MultiHeadAttention(query_dim, num_heads=8, head_dim=64, dropout_rate=0.0, context_dim=None, scale=None, dev_str=None, v=None, build_mode='on_init')¶
__init__(query_dim, num_heads=8, head_dim=64, dropout_rate=0.0, context_dim=None, scale=None, dev_str=None, v=None, build_mode='on_init')¶
Multi Head Attention layer.
query_dim (int) – The dimension of the attention queries.
num_heads (int, optional) – Number of attention heads. Default is 8.
head_dim (int, optional) – The dimension of each of the heads. Default is 64.
dropout_rate (float, optional) – The rate of dropout.
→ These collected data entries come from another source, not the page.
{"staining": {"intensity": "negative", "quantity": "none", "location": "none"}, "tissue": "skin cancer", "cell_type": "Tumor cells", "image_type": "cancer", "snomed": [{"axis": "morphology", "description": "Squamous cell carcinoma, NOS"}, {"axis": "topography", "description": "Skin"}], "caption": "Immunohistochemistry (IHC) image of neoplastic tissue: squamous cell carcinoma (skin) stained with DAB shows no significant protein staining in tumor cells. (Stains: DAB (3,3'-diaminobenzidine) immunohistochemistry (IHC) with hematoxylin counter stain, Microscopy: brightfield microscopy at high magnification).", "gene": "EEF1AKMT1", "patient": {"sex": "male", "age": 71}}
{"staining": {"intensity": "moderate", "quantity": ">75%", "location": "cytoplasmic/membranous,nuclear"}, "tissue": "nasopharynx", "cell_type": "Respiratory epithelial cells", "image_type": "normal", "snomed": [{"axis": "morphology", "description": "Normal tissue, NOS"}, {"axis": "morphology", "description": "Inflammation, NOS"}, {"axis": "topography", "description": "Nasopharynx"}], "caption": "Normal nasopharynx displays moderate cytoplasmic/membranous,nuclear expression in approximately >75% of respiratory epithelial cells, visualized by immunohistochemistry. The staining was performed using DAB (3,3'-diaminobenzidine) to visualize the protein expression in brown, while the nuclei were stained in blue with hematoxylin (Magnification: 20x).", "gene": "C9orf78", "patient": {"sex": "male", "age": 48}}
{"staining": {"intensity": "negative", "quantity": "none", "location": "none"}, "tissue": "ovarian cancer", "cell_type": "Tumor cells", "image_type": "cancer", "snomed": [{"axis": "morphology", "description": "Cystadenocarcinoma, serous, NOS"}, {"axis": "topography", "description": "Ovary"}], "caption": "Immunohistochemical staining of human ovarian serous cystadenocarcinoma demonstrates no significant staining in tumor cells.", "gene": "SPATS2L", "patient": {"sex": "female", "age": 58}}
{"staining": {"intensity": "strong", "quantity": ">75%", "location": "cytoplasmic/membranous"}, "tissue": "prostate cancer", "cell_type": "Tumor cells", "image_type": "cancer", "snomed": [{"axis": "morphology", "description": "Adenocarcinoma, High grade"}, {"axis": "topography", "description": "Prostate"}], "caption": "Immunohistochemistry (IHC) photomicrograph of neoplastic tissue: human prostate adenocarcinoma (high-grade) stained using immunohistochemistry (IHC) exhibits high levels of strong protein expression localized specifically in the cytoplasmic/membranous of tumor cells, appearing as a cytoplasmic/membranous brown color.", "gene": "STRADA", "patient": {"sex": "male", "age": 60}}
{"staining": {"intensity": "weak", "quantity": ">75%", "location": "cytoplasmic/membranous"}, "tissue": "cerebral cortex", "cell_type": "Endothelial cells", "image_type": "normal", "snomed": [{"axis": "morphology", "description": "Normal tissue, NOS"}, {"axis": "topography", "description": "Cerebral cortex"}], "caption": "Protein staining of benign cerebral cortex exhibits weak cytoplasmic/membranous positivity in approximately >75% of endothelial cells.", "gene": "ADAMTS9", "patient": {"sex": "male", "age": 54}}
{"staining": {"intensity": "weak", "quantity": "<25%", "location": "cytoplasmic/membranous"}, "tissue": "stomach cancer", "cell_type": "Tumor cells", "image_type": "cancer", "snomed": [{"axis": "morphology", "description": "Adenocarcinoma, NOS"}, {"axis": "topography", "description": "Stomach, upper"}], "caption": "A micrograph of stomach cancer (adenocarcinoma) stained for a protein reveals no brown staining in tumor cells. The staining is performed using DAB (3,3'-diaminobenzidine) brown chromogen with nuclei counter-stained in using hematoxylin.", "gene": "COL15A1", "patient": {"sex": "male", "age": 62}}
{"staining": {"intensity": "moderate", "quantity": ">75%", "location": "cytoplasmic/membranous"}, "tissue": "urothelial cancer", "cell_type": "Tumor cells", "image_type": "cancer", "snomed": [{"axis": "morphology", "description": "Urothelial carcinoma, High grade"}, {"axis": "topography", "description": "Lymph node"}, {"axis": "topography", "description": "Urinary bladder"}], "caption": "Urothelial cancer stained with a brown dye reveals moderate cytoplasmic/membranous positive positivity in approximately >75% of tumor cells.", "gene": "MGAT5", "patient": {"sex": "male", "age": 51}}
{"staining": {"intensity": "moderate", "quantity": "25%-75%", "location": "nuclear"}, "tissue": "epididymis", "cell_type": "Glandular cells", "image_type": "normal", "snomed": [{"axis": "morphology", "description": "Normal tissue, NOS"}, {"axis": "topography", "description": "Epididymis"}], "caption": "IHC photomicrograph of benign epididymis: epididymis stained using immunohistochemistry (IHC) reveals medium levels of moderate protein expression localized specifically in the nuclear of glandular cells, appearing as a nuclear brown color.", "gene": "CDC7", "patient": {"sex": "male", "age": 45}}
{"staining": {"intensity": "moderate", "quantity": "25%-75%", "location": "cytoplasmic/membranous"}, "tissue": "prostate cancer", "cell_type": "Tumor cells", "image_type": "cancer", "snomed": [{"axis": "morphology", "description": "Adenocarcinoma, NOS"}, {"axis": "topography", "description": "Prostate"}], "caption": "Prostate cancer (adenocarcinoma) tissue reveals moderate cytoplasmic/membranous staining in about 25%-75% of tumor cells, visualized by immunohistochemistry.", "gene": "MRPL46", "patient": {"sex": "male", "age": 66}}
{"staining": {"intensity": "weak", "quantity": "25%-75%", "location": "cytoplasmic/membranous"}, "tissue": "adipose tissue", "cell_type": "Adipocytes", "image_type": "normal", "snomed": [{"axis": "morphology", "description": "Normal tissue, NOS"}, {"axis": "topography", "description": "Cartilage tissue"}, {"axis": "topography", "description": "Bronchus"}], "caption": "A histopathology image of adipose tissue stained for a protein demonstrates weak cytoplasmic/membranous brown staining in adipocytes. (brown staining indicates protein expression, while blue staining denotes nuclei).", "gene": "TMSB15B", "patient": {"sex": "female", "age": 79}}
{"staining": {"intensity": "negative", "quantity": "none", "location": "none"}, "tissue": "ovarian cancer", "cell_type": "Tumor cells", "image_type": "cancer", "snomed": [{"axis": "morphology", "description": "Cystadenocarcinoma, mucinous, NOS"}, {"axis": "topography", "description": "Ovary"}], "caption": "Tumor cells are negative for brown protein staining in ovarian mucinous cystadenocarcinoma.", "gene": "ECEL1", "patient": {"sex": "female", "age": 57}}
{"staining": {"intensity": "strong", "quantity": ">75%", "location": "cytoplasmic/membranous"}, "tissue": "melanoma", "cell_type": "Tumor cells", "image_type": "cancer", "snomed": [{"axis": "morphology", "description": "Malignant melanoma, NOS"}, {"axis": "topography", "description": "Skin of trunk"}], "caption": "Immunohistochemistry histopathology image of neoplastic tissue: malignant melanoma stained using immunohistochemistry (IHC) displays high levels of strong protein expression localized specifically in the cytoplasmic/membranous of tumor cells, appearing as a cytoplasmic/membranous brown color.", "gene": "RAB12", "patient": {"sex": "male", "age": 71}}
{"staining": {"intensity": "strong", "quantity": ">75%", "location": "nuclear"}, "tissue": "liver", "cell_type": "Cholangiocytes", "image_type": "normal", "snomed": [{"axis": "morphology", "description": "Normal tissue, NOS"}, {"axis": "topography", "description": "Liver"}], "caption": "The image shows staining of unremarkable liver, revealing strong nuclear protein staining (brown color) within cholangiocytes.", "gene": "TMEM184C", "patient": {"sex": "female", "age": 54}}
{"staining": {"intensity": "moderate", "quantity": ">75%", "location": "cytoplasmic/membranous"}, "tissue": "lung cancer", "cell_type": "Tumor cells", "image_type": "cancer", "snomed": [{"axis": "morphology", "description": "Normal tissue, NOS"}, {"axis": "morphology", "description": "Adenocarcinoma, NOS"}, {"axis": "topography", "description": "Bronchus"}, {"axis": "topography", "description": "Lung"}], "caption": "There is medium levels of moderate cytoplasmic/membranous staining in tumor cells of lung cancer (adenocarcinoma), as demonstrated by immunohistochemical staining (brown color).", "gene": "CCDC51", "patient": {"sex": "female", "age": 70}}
Default is 0.
context_dim (int, optional.) – The dimension of the context array. Default is None, in which case the query dim is used.
scale (float, optional) – The value by which to scale the query-key similarity measure. Default is head_dim^-0.5
dev_str (str, optional) – device on which to create the layer’s variables ‘cuda:0’, ‘cuda:1’, ‘cpu’ etc. Default is cpu.
v (ivy container of variables, optional) – the variables for the attention layer, as a container, constructed internally by default.
build_mode (str, optional) – How the Module is built, either on initialization (now), explicitly by the user by calling build(), or the first time the __call__ method is run. Default is on initialization.